## What needs to be done
Starting with the line that holds "詳しいプロフィールはこちら", repeat each line through the last one below, exactly. Pictures stay out.

## Dataset content
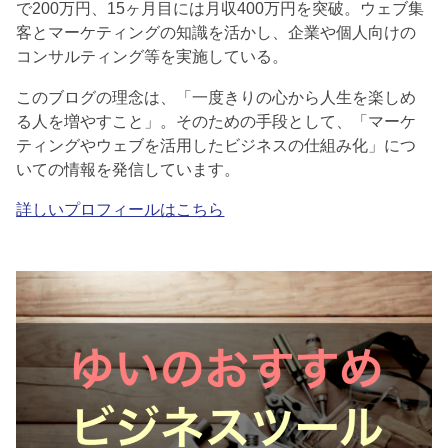
で200万円、15ヶ月目には月収400万円を突破。ウェブ集
客とマーケティングの知識を活かし、企業や個人向けの
コンサルティング等を実施している。
このブログの理念は、「一度きりの心から人生を楽しめ
る人を増やすこと」。そのための手段として、「マーケ
ティングやウェブを活用したビジネスの仕組み化」につ
いての情報を発信しています。
詳しいプロフィールはこちら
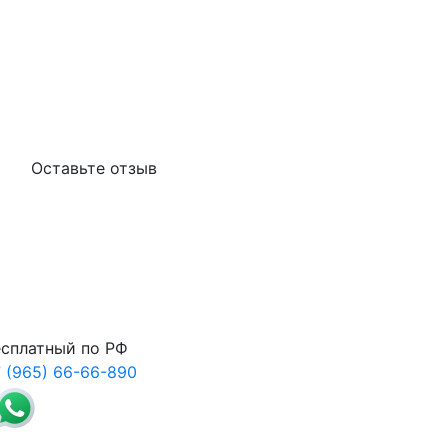
Оставьте отзыв
сплатный по РФ
 (965) 66-66-890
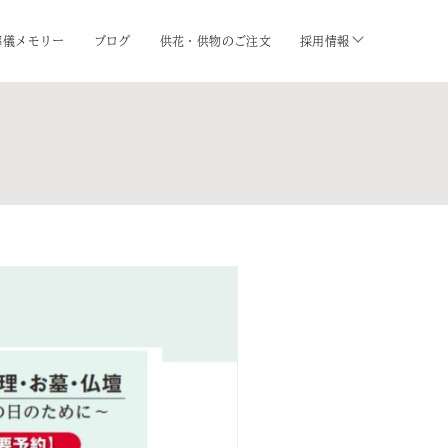
葬儀メモリー
ブログ
供花・供物のご注文
採用情報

## Reply
詳しいプロフィールはこちら
Оставьте отзыв
сплатный по РФ
 (965) 66-66-890
葬儀メモリー
ブログ
供花・供物のご注文
採用情報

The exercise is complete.